Beim oligoanurischen ANV ist die Indikation zur
Dialyse besonders sorgfältig gegen den zu erwartenden Verlauf unter konservativer Therapie abzuschätzen. Vor allem beim kleinen und kritisch kranken Kind ist eine ausreichende Kalorienzufuhr häufig ohne Flüssigkeitsentzug durch Dialyse nicht möglich.
Kann man mittels konservativer Maßnahmen keine Stabilisierung erreichen, ist die Indikation zur
Dialyse gegeben, bestimmt durch Beurteilung des klinischen Zustands des Patienten und der Laborparameter. Insbesondere eine lebensbedrohliche
Hyperkaliämie (<7 mmol) oder Hypervolämie (mit Lungenödem,
hypertensiver Krise) sind Indikationen zur raschen Dialysetherapie. Um Zeit bis zum Dialysebeginn zu gewinnen, kann versucht werden, durch Pufferung (Natriumbikarbonatgabe) sowie Infusionen von
Glukose/Insulin-Kombinationen,
Kalium nach intrazellulär zu verschieben sowie durch orale und rektale Zufuhr von Ionenaustauschharzen eine extrarenale Entfernung von Kalium durchzuführen.

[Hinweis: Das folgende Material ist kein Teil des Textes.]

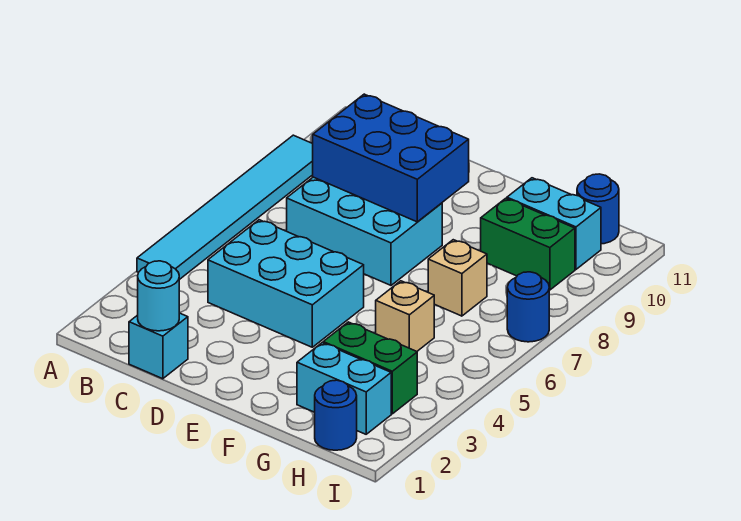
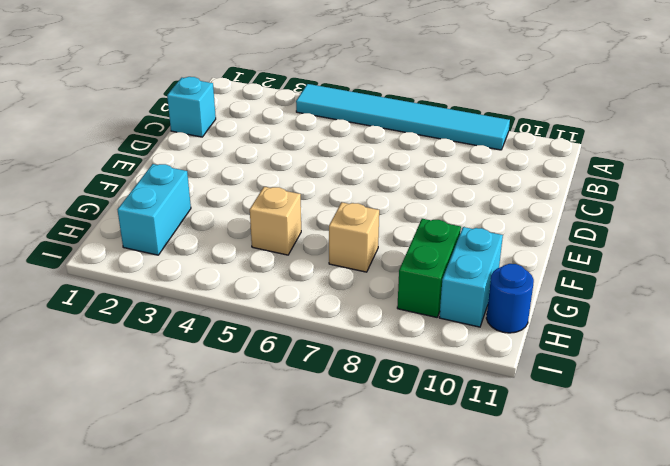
none -> cyan brick C4:E5 level 1
none -> cyan brick C7:E8 level 1
none -> green brick G3:H3 level 1

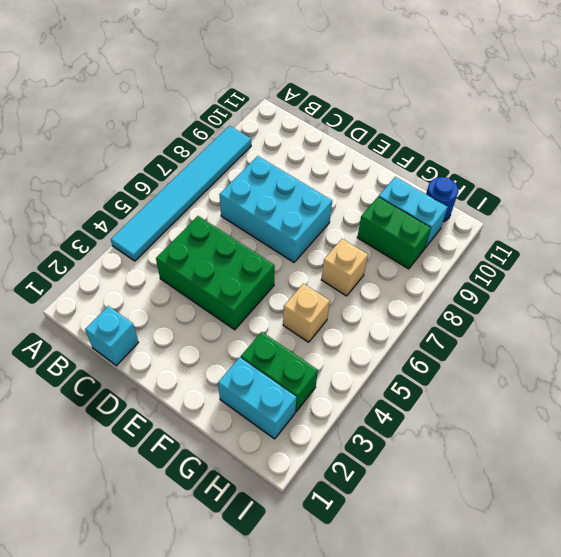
green brick C4:E5 level 1 -> cyan brick C4:E5 level 1
none -> blue round brick H1 level 1
none -> blue round brick I7 level 1
none -> cyan round brick C1 level 2

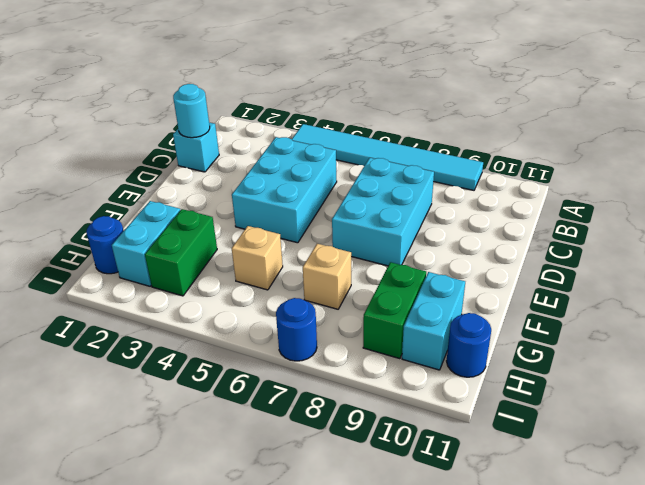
none -> blue brick C8:E9 level 2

Als Dialyseverfahren kommen
Hämodialyse,
Peritonealdialyse sowie kontinuierliche Hämofiltrationsverfahren zum Einsatz. Die derzeitige Datenlage erlaubt keinen Vergleich zwischen diesen drei
Nierenersatztherapien. Zumeist erfolgt bei primär renalem ANV bei größeren Kindern die Hämo- und bei kleineren die Peritonealdialyse. An Intensivstationen kommen zunehmend die kontinuierlichen Filtrationsverfahren zum Einsatz, die an vielen Zentren auch bereits bei sehr kleinen Kindern angewendet werden. Neben der Erfahrung der einzelnen Zentren spielt für die Auswahl des Verfahrens somit das Alter des Kindes, aber auch die Dringlichkeit des Therapiebeginns, die allgemeinen Kreislauf- und Gerinnungsverhältnisse sowie die voraussichtliche Dauer dieses Verfahrens eine Rolle. Der Einsatz der
Dialyse beim ANV des Frühgeborenen mit extrem niedrigem Geburtsgewicht ist derzeit Gegenstand aktueller Forschung.